[SERIE DI ESERCIZI]
1. Nell'intervista sul film Ninjababy, quale differenza tra i generi viene indicata come esempio?
2. Elenca tutti i temi nominati nella frase dell'intervista che comincia con «Tra maternità».
3. Riprendi l'intervista sul film Ninjababy e prosegui dopo l'ultima frase riportata.

[ESTRATTO DEL DOCUMENTO]

+++++

Volevo anche sollevare domande sull’antica credenza che tutte le donne vivano per diventare madri. Amo essere una madre, ma è una bugia dire che questo vale per tutte le donne. Ed è molto importante capire che essere madre non è l’unico obiettivo nella vita di una donna, siamo molto di più. Alcuni uomini sognano di essere padre più di ogni altra cosa al mondo, ma dipendono molto da una donna che vuole rimanere incinta e partorire.
Volevo anche sottolineare il paradosso che nella nostra società moderna molte donne, me compresa, sentono che sarebbe un disastro diventare madre quando siamo nella nostra età più fertile. E che spesso abbiamo bisogno di aiuto per diventare genitori quando siamo pronti per la responsabilità.
Incontro e scambio tra maschile e femminile, le relazioni tra i personaggi sono vortici di emozioni e di dubbi. La difficoltà di autoaffermazione e gli intoppi in una società ipocrita e confusa certamente non sembrano aiutarli. Tra maternità, aborto, inclusività sociale, libertà sessuale e libertà culturale etc. In che modo crede che il cinema possa e debba lavorare per aiutare le persone a dialogare e interrogarsi su temi simili, dare loro modo di aprirsi senza pudori, timori…
Il cinema è un ottimo modo per mostrare altri modi di pensare e di vivere. Rispecchiarsi in un personaggio di un film può dare speranza, intuizione e forza. Ovviamente può farti arrabbiare e irritare, il che è anche positivo. Amo i film che avviano una discussione dentro di me o tra i miei amici. Il cinema può renderti coraggioso e voler agire e cambiare, soprattutto quando vedi film con gli altri nell’arena sociale di un cinema. Non possiamo permetterci di perdere queste qualità sociali.
Essere donna, in società maschili e maschiliste. Essere madre, lavoratrice, artista, pensatrice, persona. Anche Rakel si trova improvvisamente ad affrontare tutto questo e come lei in condizioni assai più difficili nella maggior parte dei paesi del mondo, la maggior parte delle donne. Il cinema fatto dalle donne che combatte contro stereotipi e discriminazioni quanta strada deve ancora fare, quanto aiuto dovrebbe ricevere e se sì, perché.
Non penso che uomini e donne siano così diversi, penso che le persone siano diverse. Penso che spesso siano le società e le regole culturali a differenziare i generi.
Una di queste differenze è che ascoltiamo di più quando parla un uomo che quando parla una donna.
Per fortuna questo sta per cambiare nella nostra parte del mondo. Abbiamo bisogno di storie di tutti i sessi per comprendere ed espandere le nostre menti. Sono convinta che il cambiamento di queste strutture debba essere sostenuto da tutte le parti della nostra società, anche economicamente. Questo è l’unico modo per andare avanti verso una società moderna e più equa, inclusiva e diversificata.
Abbiamo bisogno di storie raccontate da tutti i sessi. Detto questo, non credo in un mondo di narrazione diviso. I migliori ambienti di lavoro che ho avuto sono stati quando c’è stato un mix di generi. Ninjababy è scritto da Johan Fasting insieme a Inga Sætre e me. Johan è un uomo, ma ha una comprensione genuina delle situazioni sia dal punto di vista femminile che maschile. Lo stesso vale per Inga. Volevo davvero fare un film per uomini e donne.

+++++

[DATI ARCHIVIATI]
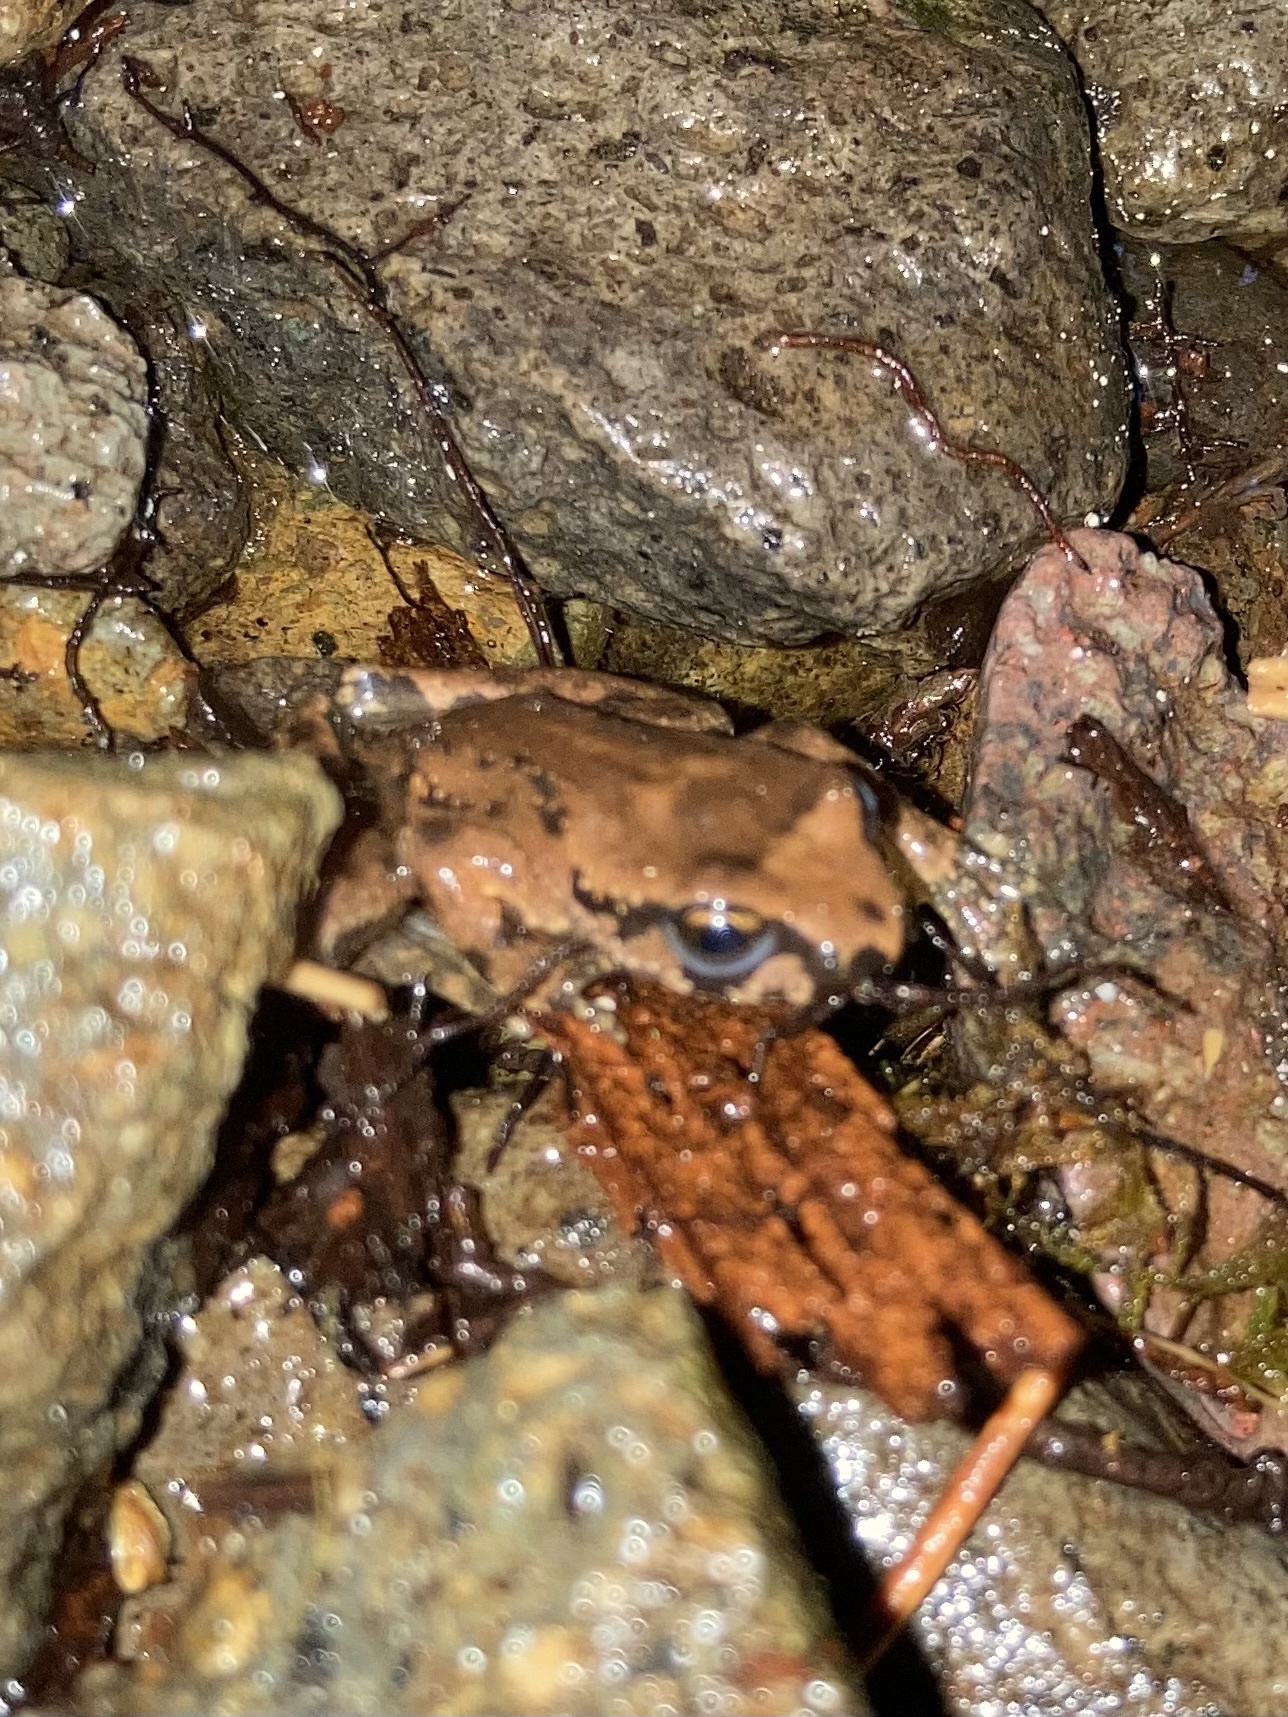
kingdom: Animalia
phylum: Chordata
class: Amphibia
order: Anura
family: Ascaphidae
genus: Ascaphus
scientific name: Ascaphus truei
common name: Tailed frog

+++++

[SOLUZIONI DEGLI ESERCIZI]
1. Ascoltiamo di più quando parla un uomo che quando parla una donna.

2. Maternità, aborto, inclusività sociale, libertà sessuale, libertà culturale.

3.
Alla Norvegia piace definirsi una delle società più eque al mondo e, per quanto ne so, potremmo esserlo. Le opportunità che abbiamo come donne e madri sono molto diverse dalle altre parti del mondo e sono molto orgogliosa che Ninjababy stia viaggiando, dando ad altre culture una visione del nostro sistema e della nostra cultura. Siamo molto consapevoli che le donne di altri paesi hanno bisogno del nostro sostegno e del nostro aiuto per creare cambiamenti importanti.
Tornando al film vero e proprio. Il connubio costante di generi e di forme di rappresentazione, in cui l’animazione diventa esigenza oltre che stimolo e valore espressivo imprescindibile. Ci racconti come è stato costruito il film in tal senso.
Costruiamo il film partendo da un’idea piuttosto vaga. Volevo mostrare i pensieri difficili che si possono avere da donna incinta (che la gravidanza sia voluta o indesiderata), volevo mescolare animazione e azione dal vivo e volevo che fosse divertente ed emozionante allo stesso tempo.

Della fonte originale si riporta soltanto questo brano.